> _What to work on_: Although the entries contain pictures, only their text goes into the copy, set down exactly.

> _Records for processing_:

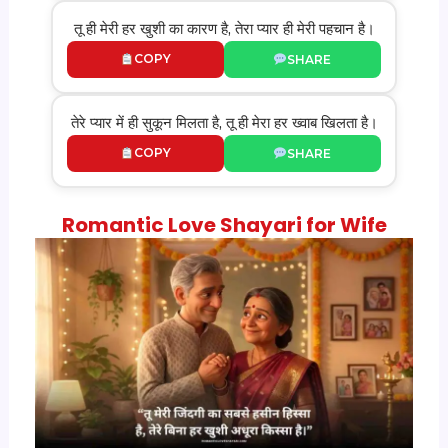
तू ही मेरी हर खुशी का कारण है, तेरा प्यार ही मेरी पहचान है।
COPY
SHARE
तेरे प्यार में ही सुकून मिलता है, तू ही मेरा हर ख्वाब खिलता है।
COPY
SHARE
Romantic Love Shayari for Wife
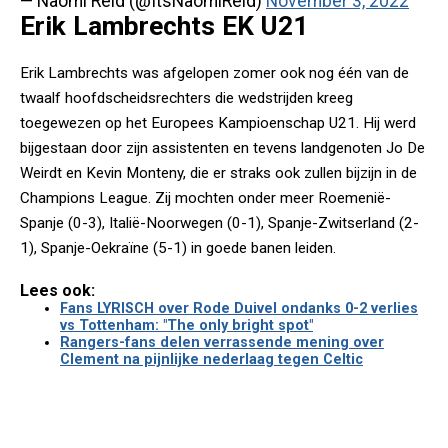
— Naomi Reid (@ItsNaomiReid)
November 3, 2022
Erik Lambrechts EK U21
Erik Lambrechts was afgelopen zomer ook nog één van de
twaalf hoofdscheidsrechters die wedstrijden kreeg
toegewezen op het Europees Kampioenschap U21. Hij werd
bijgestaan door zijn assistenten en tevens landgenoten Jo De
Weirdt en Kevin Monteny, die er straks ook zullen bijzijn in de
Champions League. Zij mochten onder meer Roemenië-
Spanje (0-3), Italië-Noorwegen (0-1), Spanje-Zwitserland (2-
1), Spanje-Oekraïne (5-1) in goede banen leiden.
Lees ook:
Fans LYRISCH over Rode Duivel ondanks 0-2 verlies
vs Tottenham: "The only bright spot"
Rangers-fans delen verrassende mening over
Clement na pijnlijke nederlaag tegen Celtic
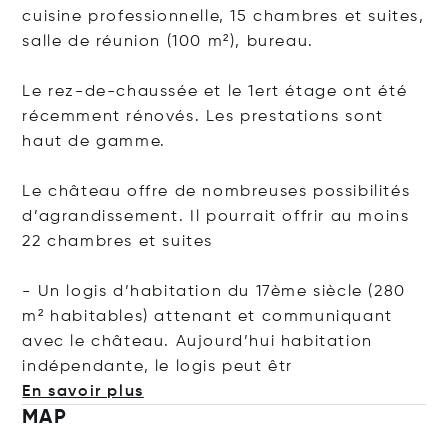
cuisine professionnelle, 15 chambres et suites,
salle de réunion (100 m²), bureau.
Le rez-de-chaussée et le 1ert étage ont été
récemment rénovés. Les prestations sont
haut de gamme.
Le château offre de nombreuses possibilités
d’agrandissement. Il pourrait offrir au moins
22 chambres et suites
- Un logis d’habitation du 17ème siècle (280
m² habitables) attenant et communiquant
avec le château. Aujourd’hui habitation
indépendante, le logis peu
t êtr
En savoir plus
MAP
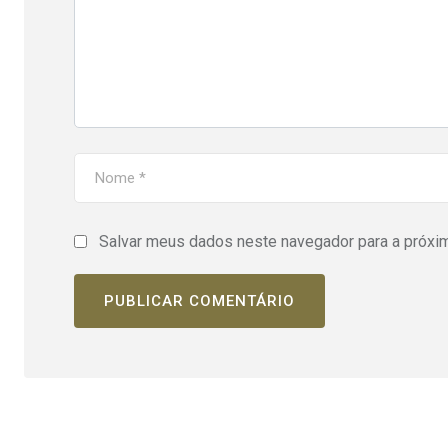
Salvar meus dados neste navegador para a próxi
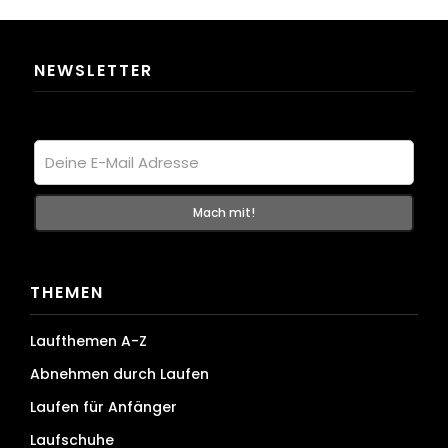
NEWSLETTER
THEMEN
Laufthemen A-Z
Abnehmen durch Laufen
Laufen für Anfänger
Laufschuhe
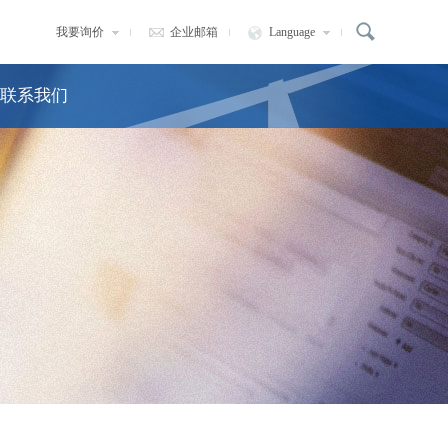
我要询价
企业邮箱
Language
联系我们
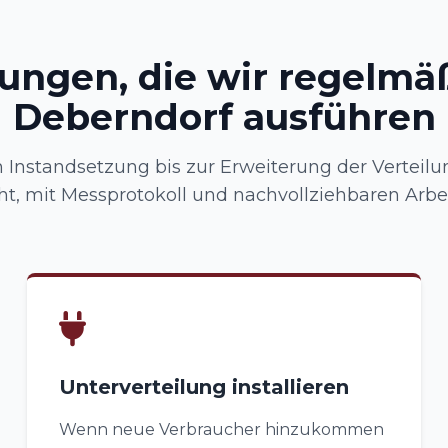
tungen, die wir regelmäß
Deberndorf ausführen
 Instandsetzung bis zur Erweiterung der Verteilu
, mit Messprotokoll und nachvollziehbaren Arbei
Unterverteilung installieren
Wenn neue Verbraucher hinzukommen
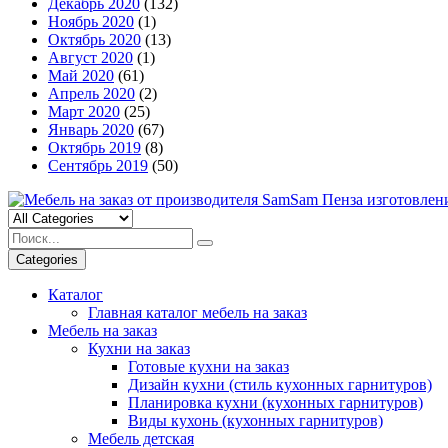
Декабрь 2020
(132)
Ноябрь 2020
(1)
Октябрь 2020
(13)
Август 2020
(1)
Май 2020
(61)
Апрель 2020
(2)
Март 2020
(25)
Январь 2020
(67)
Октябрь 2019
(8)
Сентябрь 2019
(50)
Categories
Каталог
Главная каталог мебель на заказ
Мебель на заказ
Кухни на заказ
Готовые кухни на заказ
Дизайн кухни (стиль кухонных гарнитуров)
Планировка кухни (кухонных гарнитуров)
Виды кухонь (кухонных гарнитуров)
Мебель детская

> _Reply to the task_:
तू ही मेरी हर खुशी का कारण है, तेरा प्यार ही मेरी पहचान है।
COPY
SHARE
तेरे प्यार में ही सुकून मिलता है, तू ही मेरा हर ख्वाब खिलता है।
COPY
SHARE
Romantic Love Shayari for Wife
— Naomi Reid (@ItsNaomiReid)
November 3, 2022
Erik Lambrechts EK U21
Erik Lambrechts was afgelopen zomer ook nog één van de
twaalf hoofdscheidsrechters die wedstrijden kreeg
toegewezen op het Europees Kampioenschap U21. Hij werd
bijgestaan door zijn assistenten en tevens landgenoten Jo De
Weirdt en Kevin Monteny, die er straks ook zullen bijzijn in de
Champions League. Zij mochten onder meer Roemenië-
Spanje (0-3), Italië-Noorwegen (0-1), Spanje-Zwitserland (2-
1), Spanje-Oekraïne (5-1) in goede banen leiden.
Lees ook:
Fans LYRISCH over Rode Duivel ondanks 0-2 verlies
vs Tottenham: "The only bright spot"
Rangers-fans delen verrassende mening over
Clement na pijnlijke nederlaag tegen Celtic
cuisine professionnelle, 15 chambres et suites,
salle de réunion (100 m²), bureau.
Le rez-de-chaussée et le 1ert étage ont été
récemment rénovés. Les prestations sont
haut de gamme.
Le château offre de nombreuses possibilités
d’agrandissement. Il pourrait offrir au moins
22 chambres et suites
- Un logis d’habitation du 17ème siècle (280
m² habitables) attenant et communiquant
avec le château. Aujourd’hui habitation
indépendante, le logis peu
t êtr
En savoir plus
MAP
Salvar meus dados neste navegador para a próxi
NEWSLETTER
THEMEN
Laufthemen A-Z
Abnehmen durch Laufen
Laufen für Anfänger
Laufschuhe
我要询价
企业邮箱
Language
联系我们
tungen, die wir regelmäß
Deberndorf ausführen
 Instandsetzung bis zur Erweiterung der Verteilu
, mit Messprotokoll und nachvollziehbaren Arbei
Unterverteilung installieren
Wenn neue Verbraucher hinzukommen
Декабрь 2020
(132)
Ноябрь 2020
(1)
Октябрь 2020
(13)
Август 2020
(1)
Май 2020
(61)
Апрель 2020
(2)
Март 2020
(25)
Январь 2020
(67)
Октябрь 2019
(8)
Сентябрь 2019
(50)
Categories
Каталог
Главная каталог мебель на заказ
Мебель на заказ
Кухни на заказ
Готовые кухни на заказ
Дизайн кухни (стиль кухонных гарнитуров)
Планировка кухни (кухонных гарнитуров)
Виды кухонь (кухонных гарнитуров)
Мебель детская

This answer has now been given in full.